An improving economy has resulted in a lower national unemployment rate, but that progress has yet to translate into more jobs for African-American men, according the latest statistics from the Department of Labor.

The economy added 114,000 jobs in September, while also adding an upward revision of 86,000 jobs to July and August. The private sector has added jobs for 31 consecutive months, much to the political delight of President Barack Obama, who came into office with the country mired in the worst economic crisis since the Great Depression.

However, the numbers also revealed that, among adults ages 20 and over, all of the gains for African-Americans were among women. Although the percentage of black adult women overall employed rose from 55.1 percent to 55.3 percent, the share of black adult men employed fell from 57.7 percent to 57.5 percent. Both adult men and women, however, have seen their employment rate rise over the past year 0.5 percentage points.

The economy has created more than a million jobs over his first term, sending the unemployment rate to its lowest mark in 44 months at 7.8 percent in September.

Meanwhile, the percentage of overall African-Americans with a job edged up from 52.7 percent to 53.0 percent, while the unemployment rate fell to 13.4 percent after hovering just above 14 percent for the past three months.

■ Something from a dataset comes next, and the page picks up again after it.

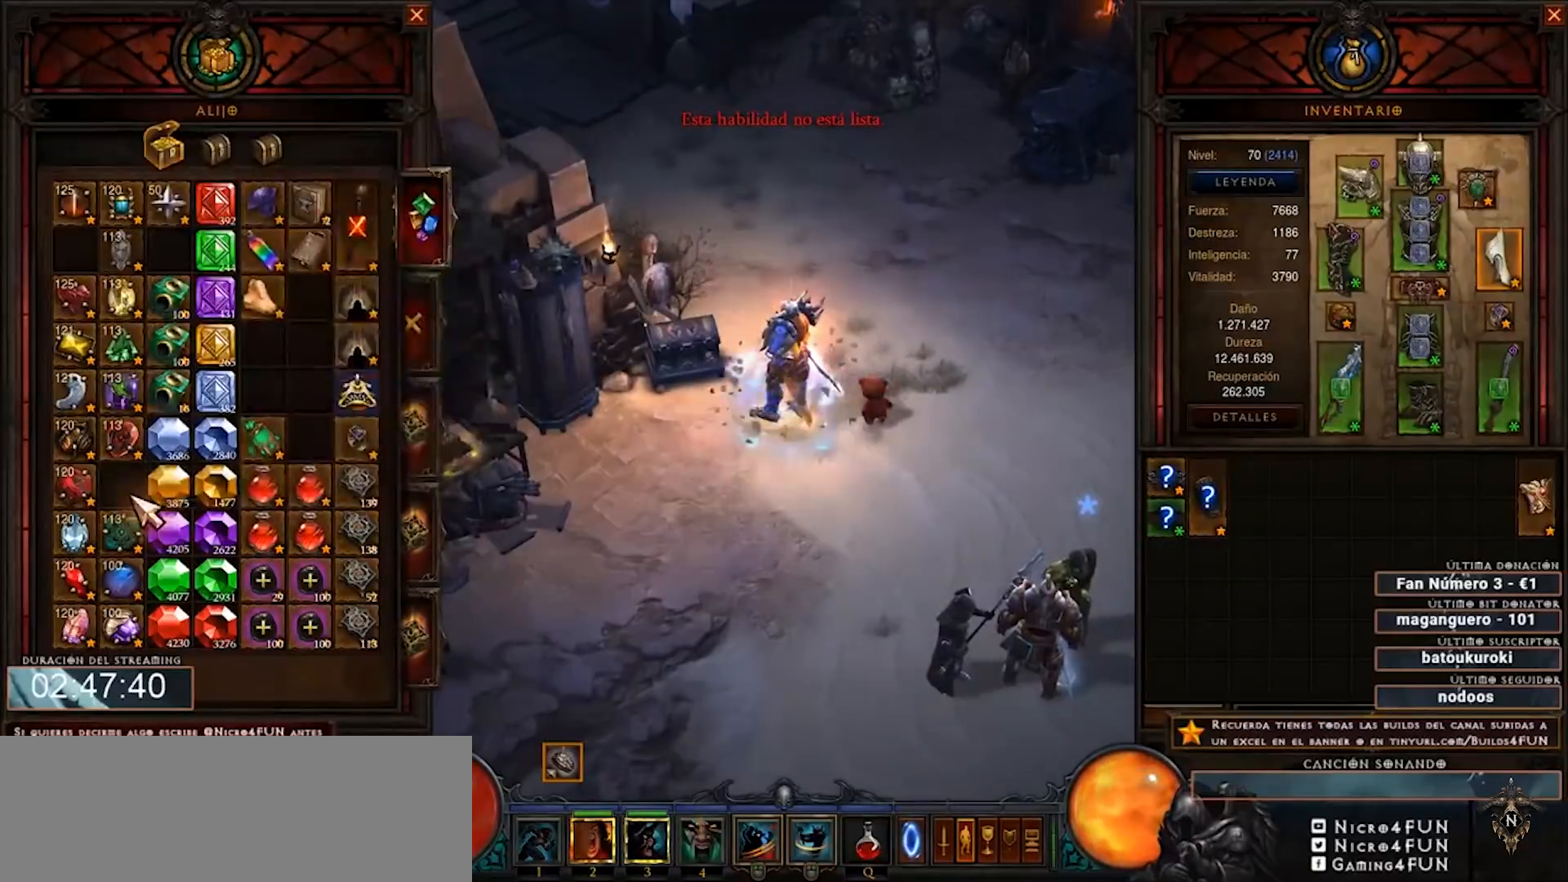
{"keys": [], "mouse": [], "events": []}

The economy began hemorrhaging jobs in 2008, and was, by the winter of 2008-2009, shedding more than 20,000 jobs per day, more than at any point since the Bureau of Labor Statistics began tabulating these data in 1948.

The Obama-sponsored American Recovery and Reinvestment Act of 2009 led to a rapid reversal in the number of layoffs, and starting in March 2010, the economy saw jobs being added each month.

With jobs and the economy atop the list of issues voters care most about, the improved employment news figures to be a hot topic on the campaign trail.